Après cinq accidents écologiques en 18 mois et le déversement dans la nature de millions de litres de contaminant dans une quinzaine de plans d'eau, la société qui exploite la gigantesque mine de fer du lac Bloom pourrait bien se faire taper sur les doigts par le ministère de l'Environnement.

Les fonctionnaires soupçonnent un comportement négligent du propriétaire et promettent de «serrer la vis».

Le déversement qui a fait déborder le vase est survenu mercredi dernier. Une quantité inconnue d'eau chargée de matières en suspension a dérivé du site d'exploitation pour se jeter dans deux lacs avoisinants.

«On n'exclut aucun recours pour ce cas, a fait valoir Frédéric Fournier, porte-parole régional du ministre de l'Environnement. Ça commence à être sérieux. On va sévir.»

Annie Desrosiers, porte-parole de la propriétaire de la mine, Cliff Natural Ressources, a plaidé que des pluies exceptionnelles étaient tombées sur la Côte-Nord durant l'été, ce qui expliquait l'incident. «C'est ce qui explique celui de cette semaine», a-t-elle fait valoir.

Récidiviste

La mine du lac Bloom n'en est pas à son premier déversement.

Le projet minier situé dans les limites de Fermont, sur la Côte-Nord, multiplie les accidents environnementaux depuis avril 2011. Ses activités ont commencé à l'été 2010, après un départ particulièrement rapide.

Quatre des cinq «urgences environnementales» ont été classées au niveau 2 sur une échelle de trois degrés. Les situations de ce niveau sont relativement rares au service Urgence-Environnement.

En mai 2011, l'équivalent de 20 bassins olympiques d'eau de drainage non traitée s'est échappé des installations de l'entreprise après le bris d'une digue. Quinze lacs en aval ont été touchés par la fuite.

Deux jours auparavant, 10 000 litres de sulfate ferrique avaient été lâchés dans la nature. Cette fois, le Ministère a découvert qu'un réservoir ne respectait pas les normes réglementaires.

En avril 2011, une «erreur de conception du système de traitement des eaux usées de la mine» a causé le déversement de deux millions de litres d'eau de procédé contenant des résidus miniers.

«Ce sont tous des cas différents. Pour diverses raisons, il n'y a pas eu moyen de les poursuivre», a expliqué M. Fournier.

Chez Cliff Natural Ressources, on a fait valoir que tous ces cas faisaient encore l'objet d'analyses et qu'il n'était donc pas possible de les commmenter.

Conception rapide

Hubert Vallée, l'employé responsable de la conception de la mine, assure avoir respecté les normes imposées par les gouvernements.
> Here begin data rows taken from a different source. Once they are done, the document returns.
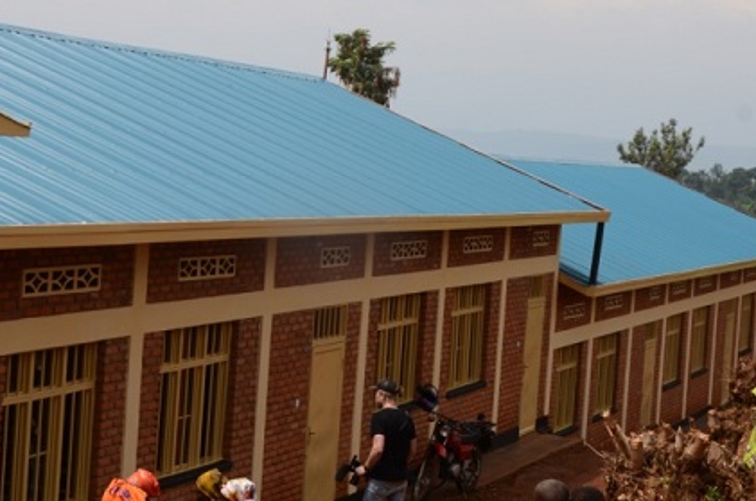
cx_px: 333
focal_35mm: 97
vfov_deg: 14.0
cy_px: 176
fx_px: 2033
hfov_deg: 21.1
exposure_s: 1/250
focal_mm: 38
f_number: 8
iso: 100
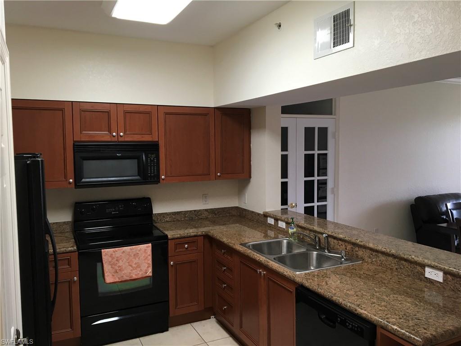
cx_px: 230
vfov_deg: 48.2
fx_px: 386
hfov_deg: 61.7
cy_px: 173
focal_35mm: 29
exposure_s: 1/30
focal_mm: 4.15
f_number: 2.2
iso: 64
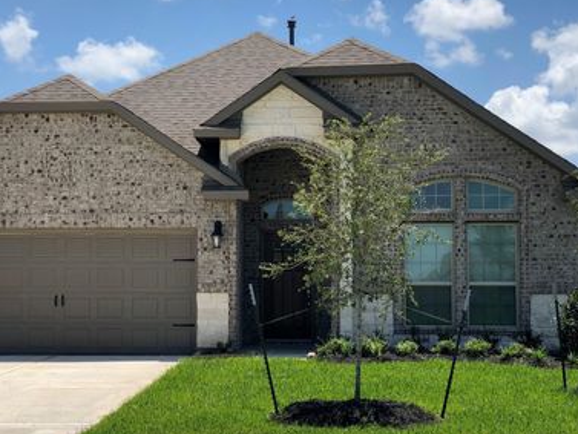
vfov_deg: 21.3
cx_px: 259
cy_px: 228
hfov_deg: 28.1
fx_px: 1152
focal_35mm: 69
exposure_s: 1/1230
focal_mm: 6
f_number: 2.4
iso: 16
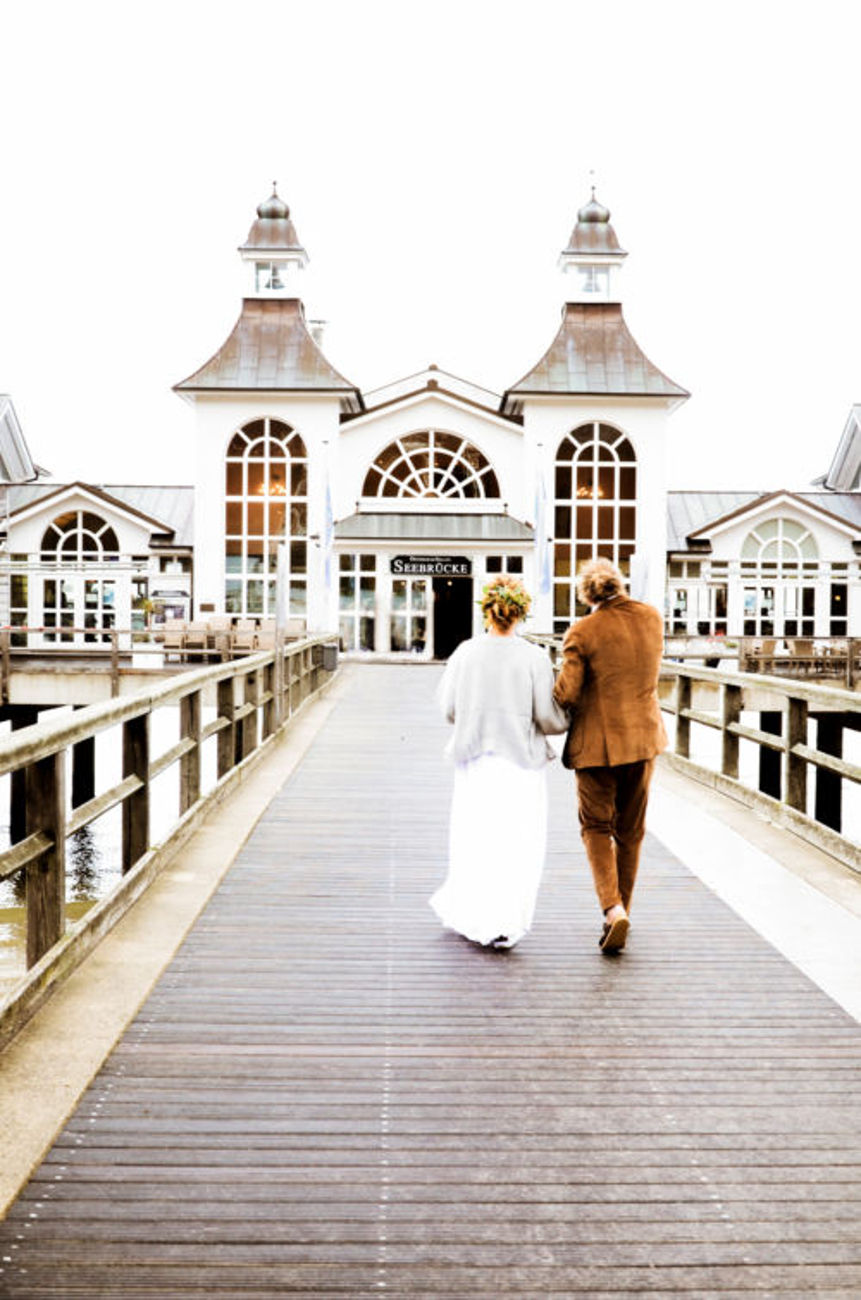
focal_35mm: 48
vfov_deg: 41.2
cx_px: 430
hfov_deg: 28.0
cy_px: 650
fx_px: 1730
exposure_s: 1/160
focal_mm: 32
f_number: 4.5
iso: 800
«On a construit ça vite et ça a dérangé du monde parce qu'on n'a pas utilisé les méthodes standards que les autres avaient, a-t-il admis à La Presse. Mais on a tout fait selon les règles de l'art», a-t-il ajouté. Depuis la construction, M. Vallée n'est plus chez Cliff Natural Ressources.

Du côté des groupes environnementaux, on affirme que l'entreprise n'a pas une excellente réputation dans le monde minier, notamment pour ses projets en Ontario. «Ils n'ont pas du tout une bonne feuille de route jusqu'à présent», a affirmé Ugo Lapointe, de la Coalition pour que le Québec ait meilleure mine.

Selon lui, le ministère de l'Environnement manque cruellement de ressources en matière d'enquêtes et de poursuites devant les tribunaux pour faire appliquer la loi.